In the name of education for democracy, people were taught to press buttons of voting machines and election speeches focused on the characteristics of a bad party. Election promises read out were from the draft of the up-coming five-year development plan, prepared by the cabinet in unison before the virtual split.

The  first radical reform by the reincarnated government took in its infancy of democratic  era was the hike in salary of the statesmen, with a big expectation that their action would be applauded, praised and sang for months and years, as it used be in  their earlier epoch.  The story ended the next day of the implementation, apparently signifying that the change has come.

A year of democratic era saw a rapid increase in the number of people seeking judicial interference. The Anti Corruption Commission (ACC), a bespoke body to crucify the defaulters and corrupts, reached beyond capital to districts and development centers, mines and construction sites. The ACC’s role is not just bringing defaulters to the book of justice but also underscoring the judicial and legal loopholes that have existed for abuse.

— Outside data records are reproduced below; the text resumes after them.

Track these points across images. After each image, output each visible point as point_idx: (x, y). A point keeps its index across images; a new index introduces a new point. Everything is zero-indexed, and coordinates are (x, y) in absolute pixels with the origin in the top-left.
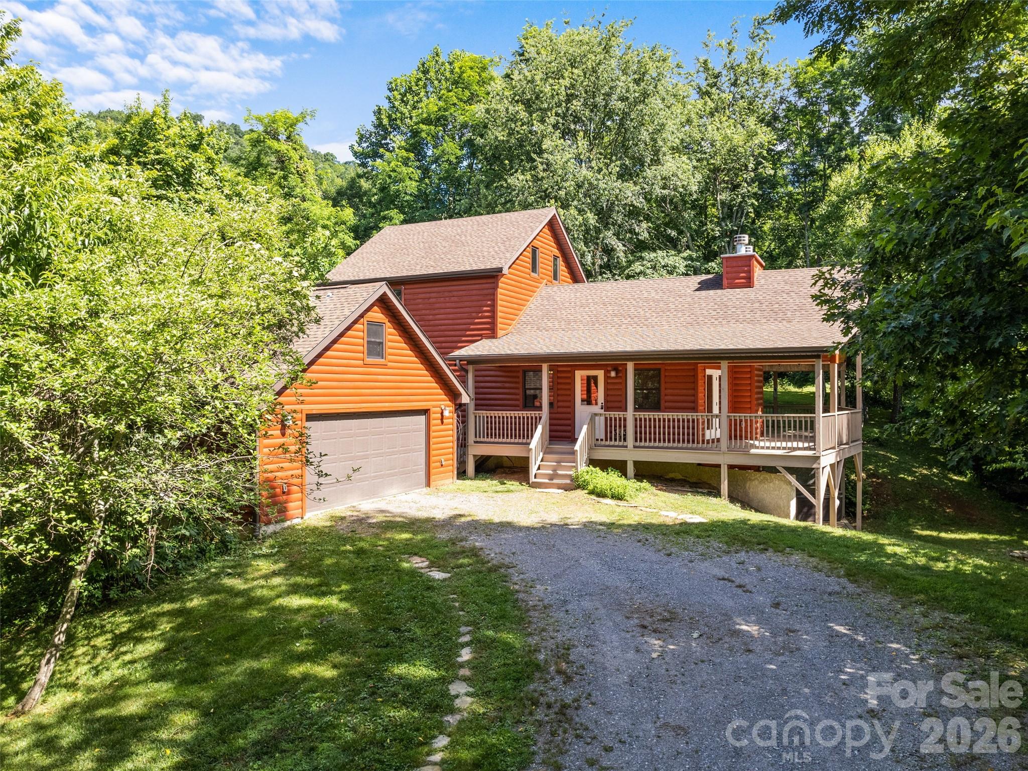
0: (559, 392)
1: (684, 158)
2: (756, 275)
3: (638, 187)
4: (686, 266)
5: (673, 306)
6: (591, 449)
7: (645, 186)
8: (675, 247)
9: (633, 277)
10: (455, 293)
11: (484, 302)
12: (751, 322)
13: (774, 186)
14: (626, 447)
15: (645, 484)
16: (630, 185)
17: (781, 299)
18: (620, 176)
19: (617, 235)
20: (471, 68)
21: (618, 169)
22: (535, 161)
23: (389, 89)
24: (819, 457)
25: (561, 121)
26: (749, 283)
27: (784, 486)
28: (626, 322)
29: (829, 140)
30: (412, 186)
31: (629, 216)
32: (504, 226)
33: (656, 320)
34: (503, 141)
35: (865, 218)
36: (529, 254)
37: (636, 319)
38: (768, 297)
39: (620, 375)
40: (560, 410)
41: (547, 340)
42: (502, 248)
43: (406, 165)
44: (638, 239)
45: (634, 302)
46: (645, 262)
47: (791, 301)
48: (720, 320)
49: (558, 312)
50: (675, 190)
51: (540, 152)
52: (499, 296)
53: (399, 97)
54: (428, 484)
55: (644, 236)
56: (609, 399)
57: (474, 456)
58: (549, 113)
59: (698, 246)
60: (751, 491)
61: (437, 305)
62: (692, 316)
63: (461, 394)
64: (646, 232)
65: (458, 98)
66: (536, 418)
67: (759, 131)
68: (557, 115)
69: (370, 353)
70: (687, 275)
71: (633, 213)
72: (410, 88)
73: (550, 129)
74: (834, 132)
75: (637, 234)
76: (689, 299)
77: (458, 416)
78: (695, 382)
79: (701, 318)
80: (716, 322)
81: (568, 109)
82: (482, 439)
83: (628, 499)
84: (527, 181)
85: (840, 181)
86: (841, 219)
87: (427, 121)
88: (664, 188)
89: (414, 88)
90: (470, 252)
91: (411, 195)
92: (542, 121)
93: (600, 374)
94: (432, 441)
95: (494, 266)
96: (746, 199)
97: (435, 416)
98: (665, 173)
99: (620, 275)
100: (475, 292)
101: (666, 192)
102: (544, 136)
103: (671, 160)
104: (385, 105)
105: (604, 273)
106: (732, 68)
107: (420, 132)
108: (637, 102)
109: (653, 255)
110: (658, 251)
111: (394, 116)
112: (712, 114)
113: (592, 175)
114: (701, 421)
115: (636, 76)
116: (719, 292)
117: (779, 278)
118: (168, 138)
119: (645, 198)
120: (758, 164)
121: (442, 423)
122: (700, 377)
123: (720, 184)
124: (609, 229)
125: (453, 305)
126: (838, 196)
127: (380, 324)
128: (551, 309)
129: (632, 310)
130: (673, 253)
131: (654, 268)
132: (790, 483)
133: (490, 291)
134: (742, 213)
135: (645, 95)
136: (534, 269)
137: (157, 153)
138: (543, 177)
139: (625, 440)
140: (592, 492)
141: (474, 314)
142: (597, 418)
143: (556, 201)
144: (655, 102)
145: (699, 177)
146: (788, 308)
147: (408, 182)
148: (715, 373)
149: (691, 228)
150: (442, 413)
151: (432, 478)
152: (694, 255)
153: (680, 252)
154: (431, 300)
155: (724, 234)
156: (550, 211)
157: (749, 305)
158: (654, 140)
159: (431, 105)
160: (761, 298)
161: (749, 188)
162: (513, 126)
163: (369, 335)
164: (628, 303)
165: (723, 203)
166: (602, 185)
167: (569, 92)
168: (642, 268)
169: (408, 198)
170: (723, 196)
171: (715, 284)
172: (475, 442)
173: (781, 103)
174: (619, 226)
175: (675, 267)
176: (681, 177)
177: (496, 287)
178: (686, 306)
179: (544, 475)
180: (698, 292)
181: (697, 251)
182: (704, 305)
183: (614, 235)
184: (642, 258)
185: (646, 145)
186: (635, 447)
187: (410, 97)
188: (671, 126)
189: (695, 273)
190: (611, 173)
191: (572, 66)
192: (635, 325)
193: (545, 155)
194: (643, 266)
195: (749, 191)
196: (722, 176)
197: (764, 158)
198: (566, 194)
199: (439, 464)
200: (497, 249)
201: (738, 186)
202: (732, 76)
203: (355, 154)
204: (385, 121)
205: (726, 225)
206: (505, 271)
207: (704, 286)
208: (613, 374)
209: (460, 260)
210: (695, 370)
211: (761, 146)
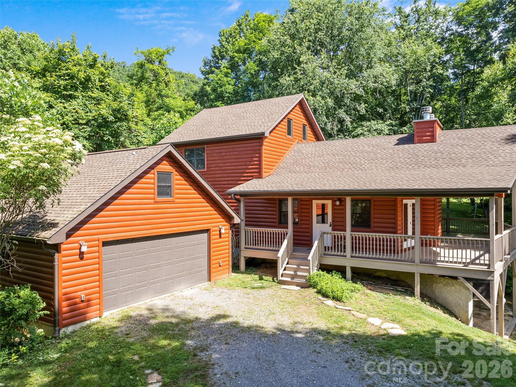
0: (302, 214)
1: (387, 65)
2: (437, 133)
3: (359, 83)
4: (389, 130)
5: (380, 156)
6: (321, 257)
7: (363, 82)
8: (382, 119)
9: (356, 136)
10: (236, 149)
11: (255, 155)
12: (435, 167)
13: (442, 81)
14: (346, 256)
15: (359, 286)
16: (354, 81)
17: (456, 150)
18: (347, 76)
19: (346, 112)
20: (264, 21)
21: (346, 72)
22: (297, 69)
23: (220, 36)
24: (494, 272)
25: (312, 45)
26: (433, 139)
27: (464, 290)
28: (347, 167)
29: (478, 50)
30: (230, 88)
31: (354, 101)
32: (270, 107)
33: (368, 166)
34: (278, 58)
35: (506, 96)
36: (285, 123)
37: (354, 165)
38: (447, 149)
39: (343, 203)
40: (302, 226)
41: (294, 180)
42: (267, 120)
43: (226, 76)
44: (359, 114)
45: (353, 154)
46: (363, 128)
47: (464, 151)
48: (413, 165)
49: (304, 161)
50: (382, 84)
51: (299, 63)
52: (264, 151)
53: (224, 40)
54: (210, 280)
55: (363, 112)
56: (336, 219)
57: (245, 257)
58: (304, 40)
59: (396, 119)
60: (437, 292)
61: (226, 157)
62: (393, 163)
63: (233, 218)
64: (364, 110)
65: (256, 38)
66: (284, 233)
67: (434, 47)
68: (309, 41)
69: (160, 194)
70: (390, 135)
71: (357, 98)
72: (231, 34)
73: (305, 49)
74: (481, 46)
75: (358, 111)
76: (391, 151)
77: (232, 232)
78: (395, 210)
79: (399, 164)
80: (410, 167)
81: (316, 37)
82: (249, 246)
83: (345, 301)
84: (291, 81)
85: (490, 73)
86: (491, 97)
87: (238, 51)
88: (375, 83)
89: (233, 34)
90: (247, 122)
91: (229, 93)
92: (300, 45)
93: (329, 203)
94: (212, 250)
95: (260, 132)
96: (425, 89)
97: (214, 233)
98: (375, 74)
99: (349, 136)
100: (248, 148)
101: (376, 85)
102: (302, 54)
103: (379, 66)
104: (218, 45)
105: (340, 135)
106: (417, 11)
107: (234, 58)
108: (358, 31)
109: (368, 123)
110: (372, 121)
111: (222, 50)
112: (404, 39)
113: (330, 75)
114: (400, 240)
115: (357, 16)
116: (412, 145)
117: (454, 135)
118: (74, 61)
119: (364, 89)
120: (433, 67)
121: (220, 237)
122: (399, 206)
123: (409, 80)
124: (342, 109)
125: (236, 157)
126: (489, 82)
127: (169, 174)
128: (299, 158)
129: (352, 158)
130: (381, 122)
131: (369, 131)
132: (468, 289)
133: (258, 148)
134: (423, 98)
135: (362, 26)
136: (289, 133)
137: (67, 70)
138: (301, 78)
139: (345, 252)
140: (319, 292)
141: (248, 163)
142: (325, 235)
143: (308, 92)
144: (369, 31)
145: (396, 76)
146: (462, 156)
147: (227, 86)
148: (409, 202)
149: (392, 107)
150: (220, 231)
151: (212, 275)
152: (394, 123)
153: (385, 121)
154: (222, 154)
155: (412, 110)
156: (300, 96)
157: (433, 154)
158: (369, 54)
159: (241, 42)
160: (442, 149)
161: (427, 82)
162: (283, 49)
163: (158, 182)
164: (349, 154)
165: (411, 92)
166: (336, 82)
167: (316, 27)
168: (362, 131)
169: (227, 95)
170: (411, 88)
171: (409, 140)
172: (245, 248)
173: (447, 31)
174: (348, 107)
175: (382, 131)
176: (385, 75)
177: (261, 145)
178: (389, 155)
179: (288, 275)
180: (397, 146)
181: (395, 121)
182: (401, 155)
183: (344, 111)
184: (362, 126)
185: (364, 57)
186: (352, 257)
187: (231, 39)
188: (378, 45)
189: (395, 134)
190: (341, 74)
191: (318, 12)
192: (353, 169)
193: (302, 65)
194: (363, 130)
195: (427, 84)
196: (411, 76)
197: (437, 63)
198: (314, 88)
199: (218, 265)
200: (263, 120)
201: (421, 81)
202: (417, 16)
203: (202, 72)
204: (217, 53)
205: (413, 105)
206: (267, 134)
207: (401, 142)
208: (338, 203)
209: (240, 128)
210: (395, 201)
211: (435, 55)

On one hand, the problem of unemployment has soared up to an indestructible height. No large-scale enterprises are in plan to accommodate the fresh graduates and school dropouts. On the other hand, there is such a dearth of skilled human resources particularly of doctors, nurses, teachers and accountants that the government has no luxury of choice, either to hire workers from abroad or to close its eyes. This is the direct consequences of the erstwhile government’s faulty education system and its desperate attempt to hide the then existing problems.

Freedom of expression has expanded, at least in the parliament, however, since most of the elected parliamentarians are yet to free themselves from the trauma of the suppressed bureaucratic background they hail from, accustomed to stoop before senior- make the junior bow, are unable to utilize even the accessible freedom.

There is a sharp improvement in the quantity and the content of the print and online media. Unlike in the past when the reporter had to get news and consent from the related department heads, secretaries and ministers, the democratic era journalists have audaciously gone to villages, deprived areas, uncovered the truth and published the facts. As expected the Bhutanese media has taken a leap forward and are successful as the tower lights of democracy.  Nevertheless, they are not free from threat and insecurity.

The government has availed timely balm of compensation to the victims of natural calamities. However, there is little doubt that any other party in the government would have done no less. While the government has no material proof to boast of achievement of pertinently observed development, it has been showing its presence. The runway for domestic air services are materialized, wires for electricity supply are extended to many villages, at least dozen or one sixth of the schools closed in the southern districts were resurrected and the issue of security clearance and no objection certificate (NOC) created turmoil in the parliament but sadly had a narrow escape. The government has the mandate for four more years to either bring in airplanes on the runway, supply current through the wires, let children become students in the deprived areas, and revoke the tribulations of NOC, or doze off the period and invite a bull-dozer in the next term.

The most soothing music in the ears of the cronies of the erstwhile autocrats is to hear the news of Bhutanese in exile resettling in the developed nations. For the time being, the problem seems closer to an end. However, will the government continue happy go lucky hiding the crimes against humanity of the erstwhile government forever, remains a question to the younger generation. The government to sanctify itself must form a commission to look into the problem termed by the former monarch as ‘ngolop uprising in the south’ bring the defaulters to the book of justice and free the innocent from the prolonged punishments. However, as most of the defaulters own supreme command in the government, it is not going to materialize at least in this term. Although the DPT government characterizes old stocks in new coop, there ought to be no dearth of revolutionary vision to meet the transition and take better advantage, as it houses and commands the best brains of the nation.